Ponce and Fraser got to know each other when Ponce was reconsidering his pre-med path. His classes helped him realize he could seek other opportunities in science, and he found the best opportunity in Fraser’s entomology lab.
“That was the transition for me,” Ponce said, admitting his first year at K was difficult, especially as English was his second language, having grown up primarily in Tijuana, Mexico. “I considered changing majors until I saw the email from Dr. Fraser inviting me into her lab. I was surprised because I wasn’t the best academically at the time. It’s one of the reasons why I’m still here: I found my passion.”
Ponce first performed research in Fraser’s lab with painted lady butterflies, a species common in all climates throughout the world.

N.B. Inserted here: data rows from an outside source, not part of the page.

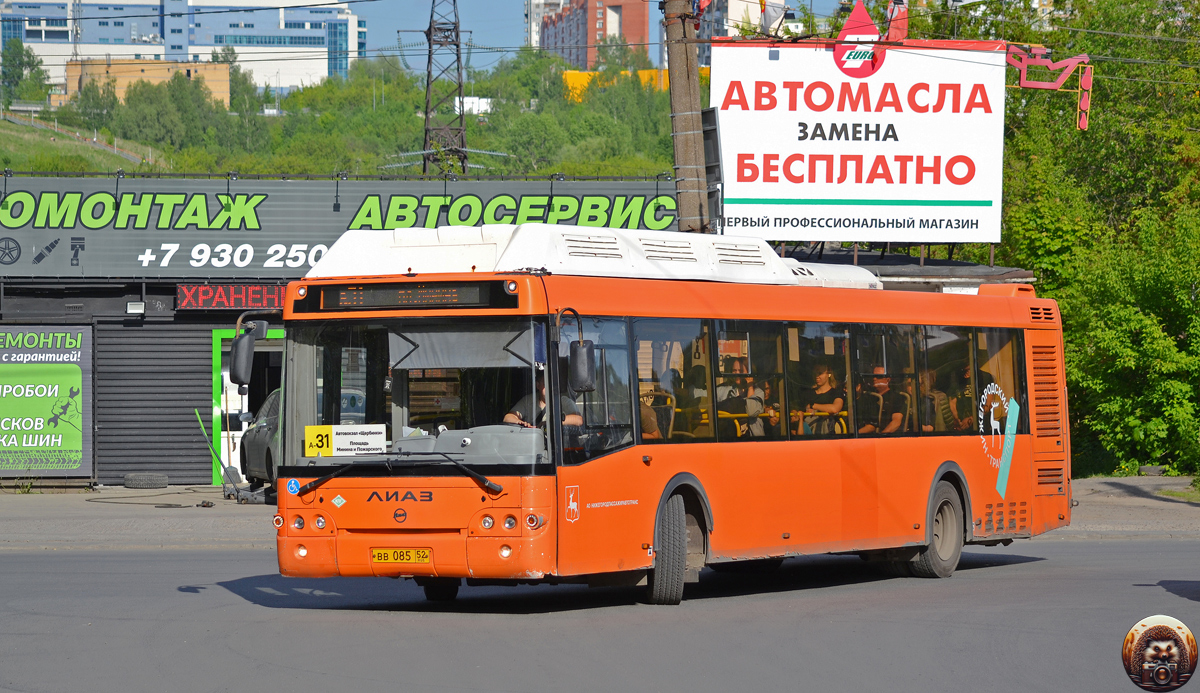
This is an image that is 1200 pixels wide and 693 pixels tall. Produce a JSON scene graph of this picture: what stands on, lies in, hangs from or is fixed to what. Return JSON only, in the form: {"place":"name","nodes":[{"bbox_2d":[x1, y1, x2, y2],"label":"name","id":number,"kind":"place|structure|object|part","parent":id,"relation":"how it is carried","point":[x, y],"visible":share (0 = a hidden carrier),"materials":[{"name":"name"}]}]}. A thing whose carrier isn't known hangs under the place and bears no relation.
{"place":"outdoors","nodes":[
{"label":"outdoors","id":0,"kind":"place"},
{"bbox_2d":[0,113,163,171],"label":"grassy slope","id":1,"kind":"structure","parent":0,"point":[14,133],"materials":[{"name":"green plant"}]},
{"bbox_2d":[66,58,230,108],"label":"beige building","id":2,"kind":"structure","parent":0,"point":[225,86],"materials":[{"name":"brick"}]},
{"bbox_2d":[1,0,367,93],"label":"office building","id":3,"kind":"structure","parent":0,"point":[185,42],"materials":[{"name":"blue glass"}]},
{"bbox_2d":[0,54,692,181],"label":"wooded hill","id":4,"kind":"structure","parent":0,"point":[629,172],"materials":[{"name":"green plant"}]},
{"bbox_2d":[0,40,50,108],"label":"tree","id":5,"kind":"object","parent":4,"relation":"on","point":[16,51],"visible":0.81,"materials":[{"name":"green plant"}]},
{"bbox_2d":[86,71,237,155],"label":"tree","id":6,"kind":"object","parent":4,"relation":"on","point":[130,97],"visible":0.87,"materials":[{"name":"green plant"}]},
{"bbox_2d":[421,0,468,179],"label":"transmission tower","id":7,"kind":"structure","parent":4,"relation":"on","point":[429,40],"materials":[{"name":"metal"}]},
{"bbox_2d":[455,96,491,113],"label":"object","id":8,"kind":"object","parent":4,"relation":"on","point":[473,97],"visible":0.6,"materials":[{"name":"white"}]},
{"bbox_2d":[0,177,1044,486],"label":"shop building","id":9,"kind":"structure","parent":0,"point":[124,302],"materials":[{"name":"grey metal"}]},
{"bbox_2d":[0,324,91,475],"label":"green billboard","id":10,"kind":"object","parent":9,"relation":"attached to","point":[73,430],"visible":0.99,"materials":[{"name":"green plastic"}]},
{"bbox_2d":[126,301,144,315],"label":"wall lamp","id":11,"kind":"object","parent":9,"relation":"attached to","point":[132,306],"visible":0.96,"materials":[{"name":"white"}]},
{"bbox_2d":[94,321,211,482],"label":"roller shutter","id":12,"kind":"object","parent":9,"relation":"in","point":[201,386],"visible":0.86,"materials":[{"name":"grey metal"}]},
{"bbox_2d":[175,283,290,311],"label":"led sign","id":13,"kind":"object","parent":9,"relation":"attached to","point":[256,300],"visible":0.76,"materials":[{"name":"red plastic"}]},
{"bbox_2d":[210,324,282,484],"label":"doorway","id":14,"kind":"structure","parent":9,"relation":"in","point":[225,460],"materials":[{"name":"green paint"}]},
{"bbox_2d":[1,176,684,282],"label":"billboard","id":15,"kind":"object","parent":9,"relation":"attached to","point":[135,260],"visible":0.67,"materials":[{"name":"grey"}]},
{"bbox_2d":[709,39,1006,244],"label":"billboard","id":16,"kind":"object","parent":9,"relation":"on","point":[781,166],"visible":0.92},
{"bbox_2d":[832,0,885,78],"label":"oil drop sign","id":17,"kind":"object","parent":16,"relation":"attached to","point":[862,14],"visible":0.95,"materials":[{"name":"red plastic"}]},
{"bbox_2d":[885,0,909,40],"label":"flag","id":18,"kind":"object","parent":16,"relation":"attached to","point":[891,9],"visible":0.81,"materials":[{"name":"red fabric"}]},
{"bbox_2d":[1006,43,1093,129],"label":"oil can sign","id":19,"kind":"object","parent":16,"relation":"attached to","point":[1071,60],"visible":0.94,"materials":[{"name":"red"}]},
{"bbox_2d":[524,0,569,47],"label":"building","id":20,"kind":"structure","parent":0,"point":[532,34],"materials":[{"name":"white"}]},
{"bbox_2d":[532,0,651,68],"label":"brick building","id":21,"kind":"structure","parent":0,"point":[557,40],"materials":[{"name":"red brick"}]},
{"bbox_2d":[345,0,847,70],"label":"sky","id":22,"kind":"structure","parent":0,"point":[495,12],"materials":[{"name":"blue"}]},
{"bbox_2d":[0,535,1199,692],"label":"road","id":23,"kind":"structure","parent":0,"point":[53,559],"materials":[{"name":"grey asphalt"}]},
{"bbox_2d":[264,228,1067,607],"label":"bus","id":24,"kind":"object","parent":23,"relation":"on","point":[880,458],"visible":0.93,"materials":[{"name":"orange metal"}]},
{"bbox_2d":[230,319,266,387],"label":"side mirror","id":25,"kind":"object","parent":24,"relation":"attached to","point":[245,357],"visible":0.98,"materials":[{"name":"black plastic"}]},
{"label":"headlights","id":26,"kind":"part","parent":24,"relation":"part of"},
{"bbox_2d":[304,423,386,456],"label":"route sign","id":27,"kind":"object","parent":24,"relation":"in","point":[361,438],"visible":0.97,"materials":[{"name":"white paper"}]},
{"bbox_2d":[371,547,431,564],"label":"license plate","id":28,"kind":"object","parent":24,"relation":"attached to","point":[396,557],"visible":0.95,"materials":[{"name":"yellow metal"}]},
{"bbox_2d":[314,280,510,311],"label":"destination display","id":29,"kind":"object","parent":24,"relation":"attached to","point":[343,302],"visible":0.87,"materials":[{"name":"black"}]},
{"label":"windshield","id":30,"kind":"part","parent":24,"relation":"part of","materials":[{"name":"clear glass"}]},
{"bbox_2d":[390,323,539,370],"label":"sun visor","id":31,"kind":"object","parent":24,"relation":"attached to","point":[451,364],"visible":0.68,"materials":[{"name":"grey fabric"}]},
{"label":"headlights","id":32,"kind":"part","parent":24,"relation":"part of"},
{"bbox_2d":[503,379,582,429],"label":"man","id":33,"kind":"object","parent":24,"relation":"in","point":[510,416],"visible":0.25},
{"bbox_2d":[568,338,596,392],"label":"side mirror","id":34,"kind":"object","parent":24,"relation":"attached to","point":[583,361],"visible":0.96,"materials":[{"name":"black plastic"}]},
{"bbox_2d":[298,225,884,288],"label":"roof fairing","id":35,"kind":"object","parent":24,"relation":"on","point":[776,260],"visible":0.5,"materials":[{"name":"white metal"}]},
{"label":"wheel","id":36,"kind":"part","parent":24,"relation":"part of","materials":[{"name":"rubber"}]},
{"bbox_2d":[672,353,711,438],"label":"person","id":37,"kind":"object","parent":24,"relation":"in","point":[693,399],"visible":0.37},
{"bbox_2d":[714,373,769,437],"label":"person","id":38,"kind":"object","parent":24,"relation":"in","point":[752,399],"visible":0.56},
{"label":"windows","id":39,"kind":"part","parent":24,"relation":"part of","materials":[{"name":"glass"}]},
{"bbox_2d":[802,365,846,435],"label":"woman","id":40,"kind":"object","parent":24,"relation":"in","point":[823,377],"visible":0.62},
{"bbox_2d":[858,366,908,434],"label":"man","id":41,"kind":"object","parent":24,"relation":"in","point":[880,383],"visible":0.6},
{"bbox_2d":[917,368,950,432],"label":"person","id":42,"kind":"object","parent":24,"relation":"in","point":[939,397],"visible":0.4},
{"label":"wheel","id":43,"kind":"part","parent":24,"relation":"part of","materials":[{"name":"rubber"}]},
{"bbox_2d":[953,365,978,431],"label":"person","id":44,"kind":"object","parent":24,"relation":"in","point":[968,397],"visible":0.36},
{"label":"grille","id":45,"kind":"part","parent":24,"relation":"part of","materials":[{"name":"metal"}]},
{"bbox_2d":[0,475,1199,551],"label":"pavement","id":46,"kind":"structure","parent":0,"point":[64,535],"materials":[{"name":"grey asphalt"}]},
{"bbox_2d":[123,472,167,489],"label":"tire","id":47,"kind":"object","parent":46,"relation":"on","point":[132,476],"visible":0.98,"materials":[{"name":"rubber"}]},
{"bbox_2d":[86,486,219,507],"label":"cable","id":48,"kind":"object","parent":46,"relation":"on","point":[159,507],"visible":0.95,"materials":[{"name":"black plastic"}]},
{"bbox_2d":[193,407,247,501],"label":"floor jack","id":49,"kind":"object","parent":46,"relation":"on","point":[201,427],"visible":0.91,"materials":[{"name":"grey metal"}]},
{"bbox_2d":[240,388,280,491],"label":"car","id":50,"kind":"object","parent":46,"relation":"on","point":[267,452],"visible":0.18,"materials":[{"name":"metal"}]},
{"bbox_2d":[562,68,711,97],"label":"yellow building","id":51,"kind":"structure","parent":0,"point":[570,84],"materials":[{"name":"yellow paint"}]},
{"bbox_2d":[694,0,790,64],"label":"apartment building","id":52,"kind":"structure","parent":0,"point":[732,5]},
{"bbox_2d":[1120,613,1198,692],"label":"watermark logo","id":53,"kind":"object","parent":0,"point":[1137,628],"visible":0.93,"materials":[{"name":"brown"}]},
{"label":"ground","id":54,"kind":"structure","parent":0},
{"bbox_2d":[665,0,710,234],"label":"utility pole","id":55,"kind":"object","parent":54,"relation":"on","point":[689,104],"visible":0.64,"materials":[{"name":"grey concrete"}]},
{"bbox_2d":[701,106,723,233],"label":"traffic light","id":56,"kind":"object","parent":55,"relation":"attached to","point":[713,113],"visible":0.52,"materials":[{"name":"black"}]},
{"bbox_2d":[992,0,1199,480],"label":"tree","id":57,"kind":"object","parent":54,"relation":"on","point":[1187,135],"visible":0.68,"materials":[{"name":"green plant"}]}
]}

His work analyzed how their antennae responded to different odors produced by flowers compared to those produced by potential predators such as ants, and Fraser was thrilled with his work.
A college track, though, wasn’t always in Ponce’s view. At one point, Ponce expected to join the work force immediately after high school when Pablo Roncoroni, his high school teacher, took him under his wing and helped him navigate the college application process. As a result, not only did Ponce find K, but so did five other students from that high school who since have followed in his footsteps.
The support of teachers and mentors has led Ponce to a place where his research and passion can benefit others around the world including in his backyard. As co-founder of the College’s Entomology Club, he’ll soon start working with that group to inspire students at Kalamazoo’s El Sol Elementary, with a goal of introducing students to science in a different, more hands-on way.
“Marco is very creative,” Fraser said. “I invited him into my lab because he is such an original thinker and he has a great science mind. He is a real ambassador of science.”